Exercise description >> Pictures are to be left out. Return exactly the lines below from the one with "ambassadors. Typical use" up to and including the one with "METHODOLOGY".

Entries supplied >>
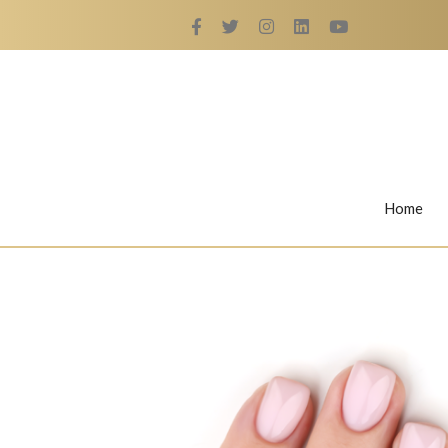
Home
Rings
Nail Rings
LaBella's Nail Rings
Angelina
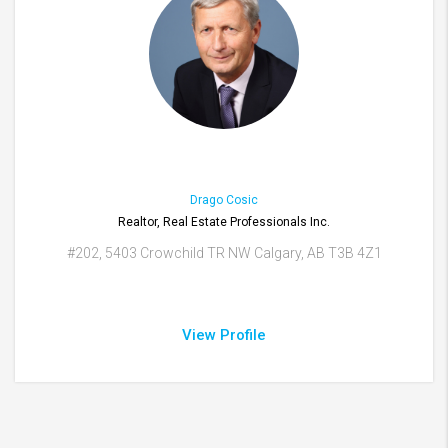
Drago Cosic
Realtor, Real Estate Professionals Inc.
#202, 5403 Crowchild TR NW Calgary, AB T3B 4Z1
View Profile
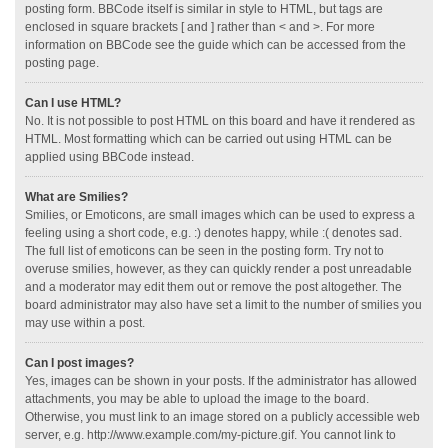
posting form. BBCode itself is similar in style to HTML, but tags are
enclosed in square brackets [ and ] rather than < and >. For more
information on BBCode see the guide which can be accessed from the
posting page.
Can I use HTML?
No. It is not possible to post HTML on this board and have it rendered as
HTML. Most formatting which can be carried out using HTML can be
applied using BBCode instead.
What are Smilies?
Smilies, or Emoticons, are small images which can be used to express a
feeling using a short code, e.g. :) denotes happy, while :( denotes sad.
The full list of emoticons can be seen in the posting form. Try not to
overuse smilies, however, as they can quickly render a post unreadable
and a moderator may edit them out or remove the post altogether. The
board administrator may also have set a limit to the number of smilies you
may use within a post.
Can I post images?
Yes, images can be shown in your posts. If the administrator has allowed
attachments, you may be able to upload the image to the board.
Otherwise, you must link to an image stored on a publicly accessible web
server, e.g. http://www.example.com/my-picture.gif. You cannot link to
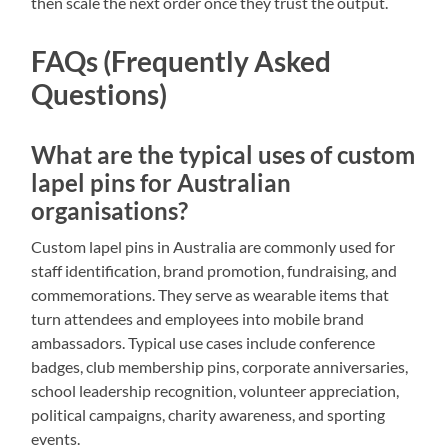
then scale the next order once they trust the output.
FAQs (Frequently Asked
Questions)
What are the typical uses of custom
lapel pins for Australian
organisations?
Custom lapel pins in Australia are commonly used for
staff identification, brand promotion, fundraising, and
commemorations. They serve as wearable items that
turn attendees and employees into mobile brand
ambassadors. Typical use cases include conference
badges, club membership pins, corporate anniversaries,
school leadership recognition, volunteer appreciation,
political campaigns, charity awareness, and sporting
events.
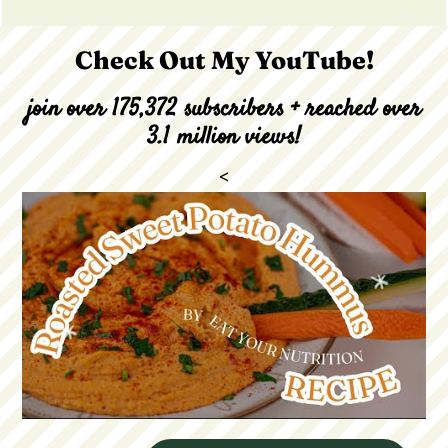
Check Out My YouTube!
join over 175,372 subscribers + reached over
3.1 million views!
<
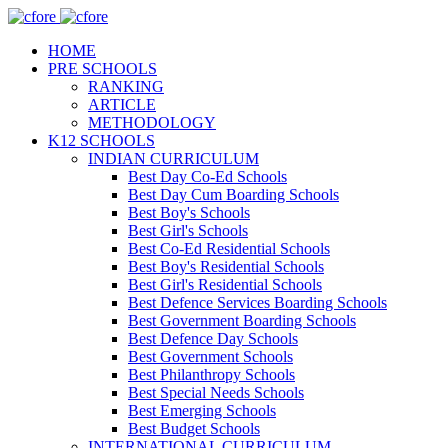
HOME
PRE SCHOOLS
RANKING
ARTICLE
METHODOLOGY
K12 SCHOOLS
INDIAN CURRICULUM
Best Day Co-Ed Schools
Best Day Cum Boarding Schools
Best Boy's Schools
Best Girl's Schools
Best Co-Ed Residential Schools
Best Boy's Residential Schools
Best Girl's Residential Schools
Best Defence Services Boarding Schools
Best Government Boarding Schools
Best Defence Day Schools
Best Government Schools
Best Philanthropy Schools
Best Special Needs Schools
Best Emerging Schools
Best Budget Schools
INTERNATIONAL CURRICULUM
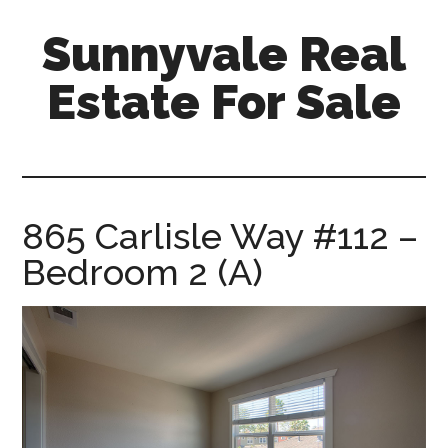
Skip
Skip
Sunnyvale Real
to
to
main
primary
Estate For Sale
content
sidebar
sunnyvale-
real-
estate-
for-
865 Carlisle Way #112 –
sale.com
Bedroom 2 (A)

Solved problem >>
ambassadors. Typical use cases include conference
badges, club membership pins, corporate anniversaries,
school leadership recognition, volunteer appreciation,
political campaigns, charity awareness, and sporting
events.
Check Out My YouTube!
join over 175,372 subscribers + reached over
3.1 million views!
<
HOME
PRE SCHOOLS
RANKING
ARTICLE
METHODOLOGY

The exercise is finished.